Thank you for this brilliant article! It is wonderful that smartphone can be used to photograph milky way, let alone the newer ones with more capable cameras.
After reading many articles about photographing milky way with a smartphone, I can’t help but wonder why only android phones are being used, and not iPhones.
I get it that most androids these days have pro-mode built into the stock camera app, and even if not, it is easier to find an app with such controls.
There are similar iOS apps too but not as flexible as the android apps.
But do you think there are other reasons for most people preferring Android phones to iPhones for astrophotography?
I’ve been around for many, many years, and rarely have I seen photos of the night-time sky. Who looks at all these photos, mostly other astrophotographers?

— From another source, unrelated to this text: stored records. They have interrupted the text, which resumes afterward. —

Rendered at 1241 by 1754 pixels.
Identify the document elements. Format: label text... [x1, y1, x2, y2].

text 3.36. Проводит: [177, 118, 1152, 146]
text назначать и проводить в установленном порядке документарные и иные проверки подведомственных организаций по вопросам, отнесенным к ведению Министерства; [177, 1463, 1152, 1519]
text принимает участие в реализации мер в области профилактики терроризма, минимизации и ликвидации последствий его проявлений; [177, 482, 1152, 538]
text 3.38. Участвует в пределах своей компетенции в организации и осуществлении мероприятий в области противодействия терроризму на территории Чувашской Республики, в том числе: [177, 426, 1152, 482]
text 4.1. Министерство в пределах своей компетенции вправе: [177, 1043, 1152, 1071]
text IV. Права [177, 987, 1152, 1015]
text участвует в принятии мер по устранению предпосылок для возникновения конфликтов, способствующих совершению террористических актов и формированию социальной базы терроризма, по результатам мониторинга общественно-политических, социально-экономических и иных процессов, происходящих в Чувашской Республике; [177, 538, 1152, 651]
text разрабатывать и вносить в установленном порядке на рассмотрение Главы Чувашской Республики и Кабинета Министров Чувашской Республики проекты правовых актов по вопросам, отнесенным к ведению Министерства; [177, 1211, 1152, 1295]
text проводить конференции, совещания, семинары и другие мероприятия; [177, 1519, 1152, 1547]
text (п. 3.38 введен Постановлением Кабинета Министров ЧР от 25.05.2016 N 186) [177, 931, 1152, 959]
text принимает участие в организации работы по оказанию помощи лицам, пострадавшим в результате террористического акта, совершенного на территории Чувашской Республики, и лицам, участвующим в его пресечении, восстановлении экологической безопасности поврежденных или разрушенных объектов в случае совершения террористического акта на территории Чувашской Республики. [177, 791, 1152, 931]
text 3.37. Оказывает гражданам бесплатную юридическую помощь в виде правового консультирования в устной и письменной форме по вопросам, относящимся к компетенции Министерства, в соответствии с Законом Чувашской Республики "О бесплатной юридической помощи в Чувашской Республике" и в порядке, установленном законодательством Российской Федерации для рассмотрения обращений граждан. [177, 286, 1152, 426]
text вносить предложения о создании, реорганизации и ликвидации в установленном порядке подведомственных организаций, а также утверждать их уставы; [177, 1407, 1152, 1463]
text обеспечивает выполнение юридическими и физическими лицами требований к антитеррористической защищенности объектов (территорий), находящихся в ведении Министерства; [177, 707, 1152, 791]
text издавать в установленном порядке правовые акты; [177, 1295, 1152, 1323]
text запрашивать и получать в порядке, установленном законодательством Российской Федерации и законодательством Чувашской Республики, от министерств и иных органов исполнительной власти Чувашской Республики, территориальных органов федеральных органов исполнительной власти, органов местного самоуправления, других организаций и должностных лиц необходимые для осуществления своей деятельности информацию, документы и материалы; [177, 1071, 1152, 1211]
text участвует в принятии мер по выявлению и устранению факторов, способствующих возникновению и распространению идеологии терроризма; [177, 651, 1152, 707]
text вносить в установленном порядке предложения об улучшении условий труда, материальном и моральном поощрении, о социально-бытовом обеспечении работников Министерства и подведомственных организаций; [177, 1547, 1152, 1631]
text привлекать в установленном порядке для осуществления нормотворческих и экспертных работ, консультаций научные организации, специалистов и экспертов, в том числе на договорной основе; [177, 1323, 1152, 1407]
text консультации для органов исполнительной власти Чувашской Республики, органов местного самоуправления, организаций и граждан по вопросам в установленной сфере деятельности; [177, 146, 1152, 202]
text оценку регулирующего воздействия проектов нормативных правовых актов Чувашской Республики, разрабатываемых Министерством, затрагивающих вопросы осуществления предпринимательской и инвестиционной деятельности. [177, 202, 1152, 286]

Hi Roger, The astrophotography community is small but thriving and the goal of this site has been to bring simple astrophotography techniques to more people. Over the last few years, I’ve seen the popularity of astrophotography grow and I think at least in a small way, due to this website.
Excellent article! I have the OnePlus 3T and was curious if I could take star photos with it. I’ll have to try your suggestions!
The 3T should be a capable phone!
I have tried to shoot Milk Way with LG G6 this summer. This is the best I could get with stacking. https://www.instagram.com/p/BnZZpvWgpwX/?taken-by=metinaltundemir
I also took dark and bias shots but they have messed up the results.
It’s very interesting to see people push the bounds of what smartphones can do.
Regarding the argument that small sensors take in only a little light, we can compensate for that with longer exposures. In fact, one should theoretically be able to take as good a photo on a phone as an SLR if:
(1) The scene is static, like a landscape at night
(2) The phone is on a tripod
(3) We have it a lot of time, like a few minutes
(4) The phone allows long exposures with an unlimited exposure duration like 5 min (not stacking, but a real long exposure at the hardware level).
(5) The phone allows high ISO like 102,400: https://petapixel.com/2018/03/27/huawei-p20-pro-leica-triple-camera-iso-102400-dxomark-score-of-106/
Dynamic range is another limitation of smartphones, but that can also be worked around with exposure fusion / HDR.
Anything I’m missing? Otherwise, it should only be a matter of time before smartphones reach SLR quality for night landscape photography.